Cyr, who serves as the Shadow Service Alberta Minister for the Wildrose party, released the report called Fixing Alberta’s Broken FOIP System alongside Shadow Democracy & Accountability Minister Nathan Cooper.
Key recommendations from the report include:
- Ending chronic delays due to signoff by instituting presumptive signoff;
- Creating greater transparency through public reporting of FOIP response times by ministry in annual reports;
- Decentralizing the FOIP process by empowering ministries and ending Public Affairs Bureau, Service Alberta and Alberta Justice interference, and;
- Transitioning from a reactive disclosure system to an open data system.
“While in opposition, NDP MLAs decried the same principles that they now sign off on in government,” Cooper said. “Greater information sharing is in the best interests of all Albertans, and our FOIP system could drastically be improved by following these recommendations.”
Alberta’s information and privacy commissioner has criticized the NDP on this issue in the past. Jill Clayton had some scathing words for the sitting government in the preface to a report on the subject in February.
“Among the most concerning of the findings from this investigation are the comments relayed to the investigator about the lack of respect for access to information across the Government of Alberta.
“It is easy to regard access to information as a nuisance, particularly when workloads are increasing and staff levels are not; however, access to information is also a cornerstone of democracy and, as has been said, ‘democracy dies behind closed doors.’ ”

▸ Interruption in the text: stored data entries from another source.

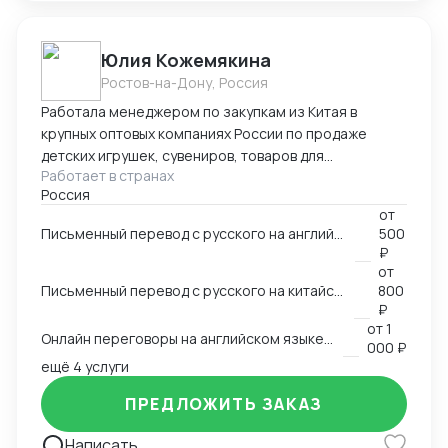
Юлия Кожемякина
Ростов-на-Дону, Россия
Работала менеджером по закупкам из Китая в
крупных оптовых компаниях России по продаже
детских игрушек, сувениров, товаров для
Работает в странах
праздников,подарочной упаковки, садовой мебели и
Россия
других категорий более 8 лет. Знаю все стадии
от
процесса закупки из Китая: -поиск поставщиков,
Письменный перевод с русского на английский язык и наоборот на любую заданную тему
500
сравнение, отбор выгодных условий -проведение
₽
переговоров с поставщиками (английский язык B2,
от
китайский язык B1), -работа с дизайнерами по
Письменный перевод с русского на китайский язык и наоборот на любую заданную тему
800
вопросу упаковки и самого товара, -размещение
₽
от
1
заказа в Китае (оформление контракта, приложения
Онлайн переговоры на английском языке с иностранным контрагентом
000 ₽
на оплату), -доставка и проверка образов из Китая,
ещё 4 услуги
-инспекции (онлайн и оффлайн), -организация
доставки товара из Китая (карго и "в белую"),
ПРЕДЛОЖИТЬ ЗАКАЗ
-оформление таможенных документов (инвойс,
упаковочный,спецификация), -планирование
Написать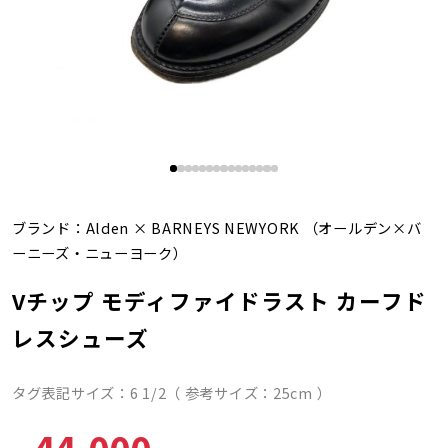
ブランド：
Alden
×
BARNEYS NEWYORK
（オールデン×バ
ーニーズ・ニューヨーク）
Vチップ モディファイドラスト カーフド
レスシューズ
タグ表記サイズ：6 1/2（ 参考サイズ：25cm ）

“Holding the government to account is made more difficult by a FOIP process that rewards bureaucrats for obscuring information,” said Cyr. “It must be a wakeup call to the NDP government when government managers are more focused on “publicly sham[ing] the Wildrose” than doing their job. This attitude is unacceptable in a supposedly non-partisan public service.”
- In 2012, 95 per cent of FOIP requests were responded to in 60 days.
- Last year, 82 per cent of FOIP requests were responded to in 60 days.
- A typical Wildrose FOIP request to Justice under the previous government was returned in four months. Under the NDP government it takes nearly nine months and usually has to be forced out by an order from the Privacy Commissioner.
- A typical Wildrose FOIP request to Environment under the previous government was returned in four months. Under the NDP government it takes eight months and usually has to be forced out by an order from the Privacy Commissioner.
- Alberta has less than half the FOIP volume that Manitoba does, yet Manitoba has a better 60-day response rate.